Suddenly, you get annoyed by your younger brother’s antics. A simple debate about which cereal brands to buy or which packaging store to talk to for your mother’s essential oil startup makes you feel cranky. And your older sister becomes cruel to you again—just like how she treated you when you were kids.
So why? Why do the people you love dearly make you feel irritated even when they don’t mean to? Why is it easy for your loved ones to throw emotional spears at you, and vice versa? Psychologists have some answers.
You feel too comfortable at home.
One reason family members clash is the same reason they love each other: comfort. You grew up with your siblings, so you know each other so well—sometimes a little too well that makes comfort a double-edged sword. A social psychologist at Yale University, Margaret Clark, explained in an interview with Vox that since you’re comfortable with your family, you feel safe showing every side of yourself to them, including the bad.
Your ability to express your irritation might actually be a sign that you have a strong relationship with your family. You feel free and safe to show you’re annoyed, without the fear of abandonment or punishment.
But Clark pointed out that expressing negative emotions can also become dysfunctional. Though it’s comfortable to stay true to our emotions, it should only come second to treating your family well. It’s normal to feel irritated about what your loved ones say or do, but don’t use that an excuse to hurt them.

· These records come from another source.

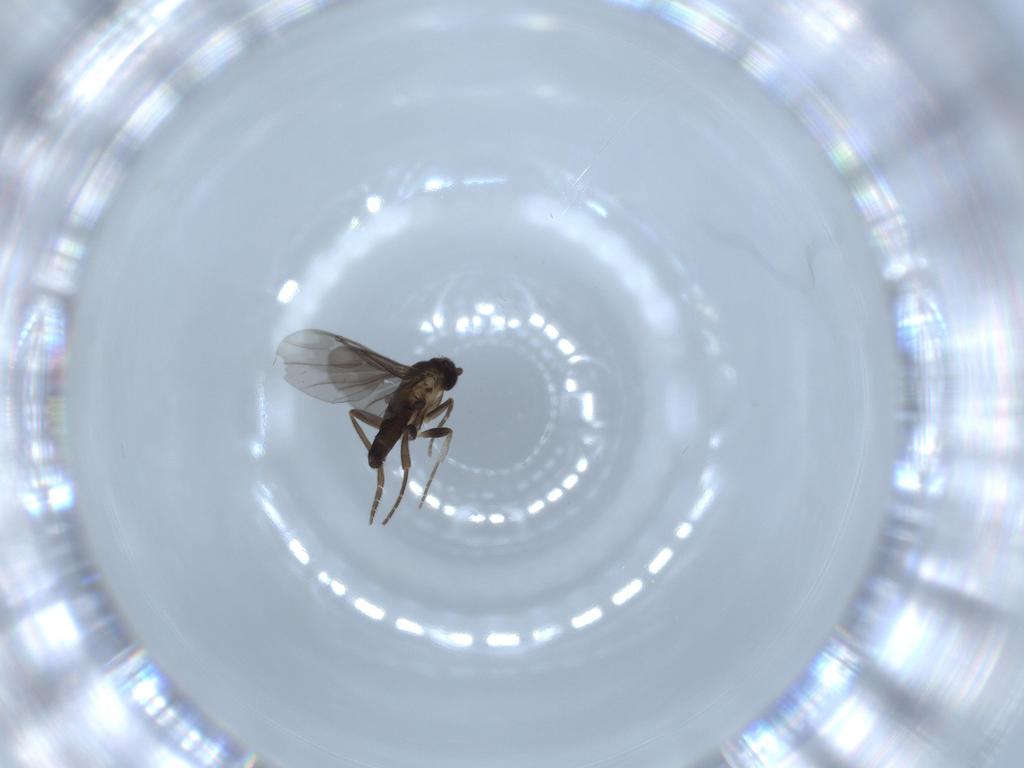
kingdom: Animalia
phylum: Arthropoda
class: Insecta
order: Diptera
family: Phoridae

Old family dynamics resurface.
Another reason being around your family stresses you out is that old family dynamics resurface. Joseph Cilona, a New York-based clinical psychologist, explained that you might regress to behaviors you’ve already outgrown in your adult lives but were common in your childhood.
Say you’ve already spent a decade living alone in the city. When you go back home, your parents might treat you as if you’re not old enough to make your own decisions, which could irritate you. Or because you’re living again with your older siblings, you find yourself seeking their stamp of approval like you used to. That could also push them to regress to their childhood behaviors, such as ignoring or being cruel to you.

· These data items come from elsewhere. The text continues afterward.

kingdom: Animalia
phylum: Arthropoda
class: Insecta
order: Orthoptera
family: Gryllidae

Your routines are disrupted.
Since you spent years away from home, your current environment might make you feel cranky. You’re probably not sleeping well, and your routines are now disrupted. Your mom probably wakes you up at six, but you’re used to getting up at 10 since your work doesn’t start until 1 PM. Add that disrupted routine to regressed behaviors and the fact that your loved ones bring out the worst in you, and you have a recipe for stress.
Your family can drive you crazy. But that doesn’t mean you don’t love them. In these trying times, being with your family—no matter how messy and complicated it is sometimes—can make you feel safe and secure.